Mit aktuellen Qualifizierungs- und Informationsbedarfen von Fachkräften aus Berufsschulen, Ausbildungsbetrieben, Intensivklassen und Integrationskursen beschäftigte sich ein Online-Workshop, den der Arbeitskreis Sprachbildung im Dezernat für Integration und Bildung in Kooperation mit FaberiS, der Fachstelle für berufsintegriertes Sprachlernen in der FRAP-Agentur gGmbH, als Abschluss einer vierteiligen Veranstaltungsreihe organisiert hatte.

„Ohne gute bildungs- und fachsprachliche Kompetenzen ist eine erfolgreiche berufliche Ausbildung nicht möglich“, sagt Integrations- und Bildungsdezernentin Sylvia Weber: „Hier brauchen wir kreative Ansätze für Sprachlernende. Sprachbildungsangebote müssen entlang der Bildungsbiografie durchgängig und insbesondere an den Schnittstellen wie am Übergang Schule-Ausbildung-Beruf eng vernetzt erfolgen.“

Für die Teilnehmer des Workshops ging es zunächst um Informationen zu den einzelnen Stationen im Sprachlernprozess: Welche Zielgruppe und Zielsetzung hat zum Beispiel ein Integrationskurs oder Kurs der berufsbezogenen Deutschförderung im Blick? Zudem wurde aufgezeigt, wie die unterschiedlichen Angebote und Akteurinnen – vom Integrationskurs über die InteA-Klasse bis hin zum Ausbildungsalltag im Betrieb – besser miteinander verzahnt werden können. Mit Blick auf die sehr unterschiedlichen sprachlichen Fähigkeiten der Lernenden und die damit verbundenen Herausforderungen für Lehrkräfte und Praxisanleiter wurden mögliche Lösungsansätze erarbeitet.

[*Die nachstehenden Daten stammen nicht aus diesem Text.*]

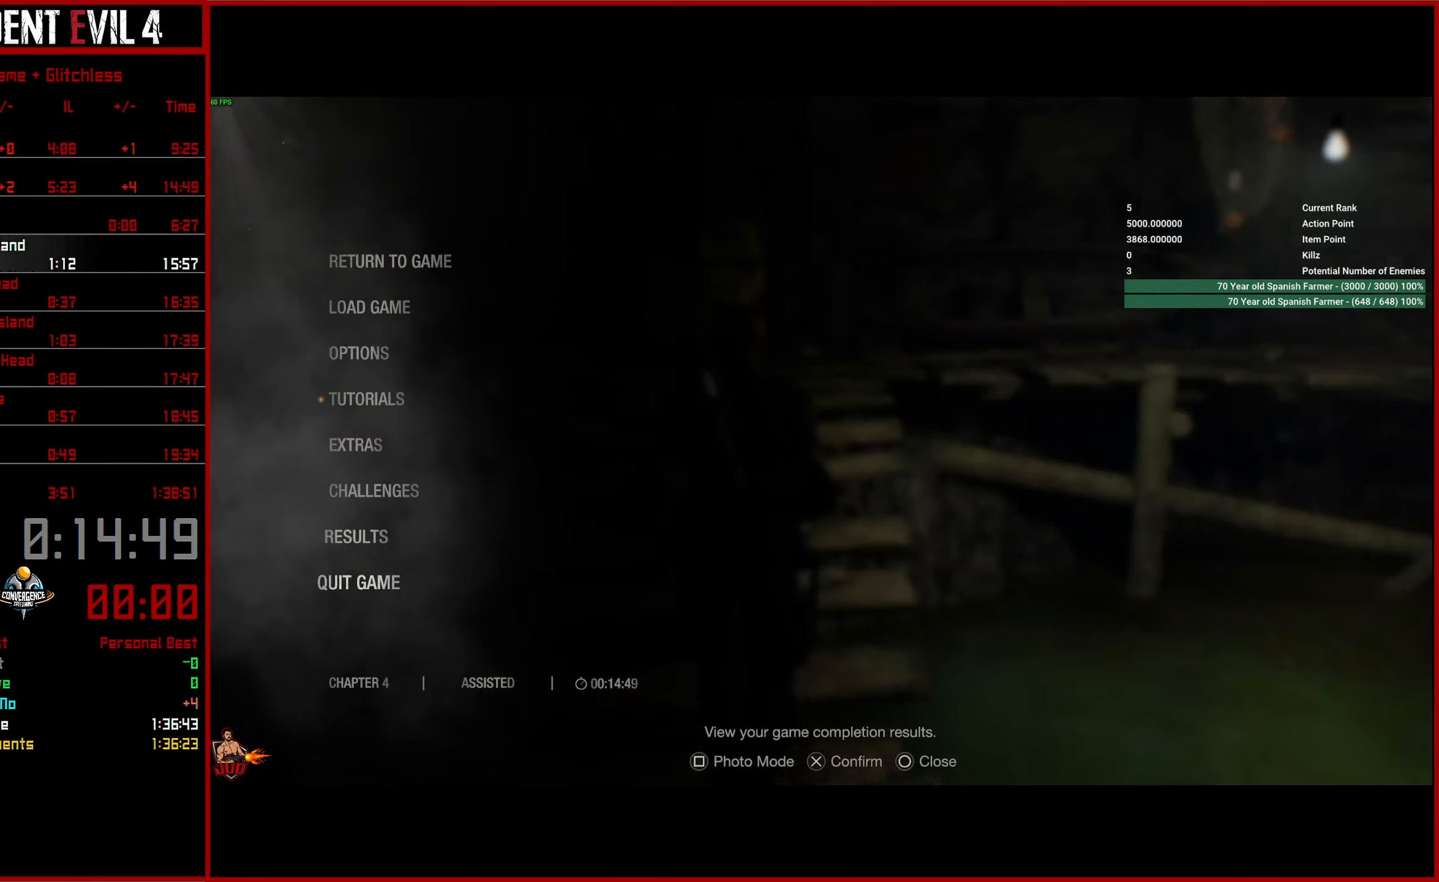
{"buttons": ["DPAD_DOWN"], "left_stick": "center", "right_stick": "center", "button_events": [[183, "DPAD_DOWN", "down"], [250, "DPAD_DOWN", "up"], [316, "DPAD_DOWN", "down"], [433, "DPAD_DOWN", "up"], [483, "DPAD_DOWN", "down"]]}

Lernbedarfe und Bildungsbedürfnisse insbesondere von neu Zugewanderten entwickeln sich stetig weiter. So führt etwa die zunehmende Digitalisierung in der Arbeitswelt zu immer höher werdenden Anforderungen vor allem an die schriftsprachlichen Kompetenzen der Lernenden. Die Lehrinhalte berufssprachlicher Kurse und Weiterqualifizierungsangebote für Lehrende müssen entsprechend angepasst werden.

Im Berufsschulalltag verhindern sprachliche und soziale Hürden und Verständnisschwierigkeiten, dass Stärken und Potenziale der Jugendlichen voll zur Geltung kommen. Hier können sprachsensible Förderansätze und Dialogangebote etwa in Form eines Tutoring sinnvoll sein. Auch den Ausbildern und Praxisanleitern im Betrieb kommt eine wichtiger werdende Rolle zu: Sie müssen für die besonderen Bedürfnisse ihrer Auszubildenden sensibilisiert werden und diese im betrieblichen Alltag bedarfsgerecht unterstützen – am besten gelingt dies über eine Verzahnung von berufsfachlichem und sprachlichem Lernen.

Für alle Interessierten wird eine Zusammenfassung der Inhalte der Veranstaltung, ebenso wie die vorhergehenden aus der Reihe „Sprache und Sprachbildung“, unter http://www.sprachbildung-in-frankfurt.de eingestellt. Dort finden sich auch zahlreiche weiterführende Informationen über bestehende Sprachbildungsangebote vom Kita- bis ins Erwachsenenalter, interessante Links und Downloads. (ffm)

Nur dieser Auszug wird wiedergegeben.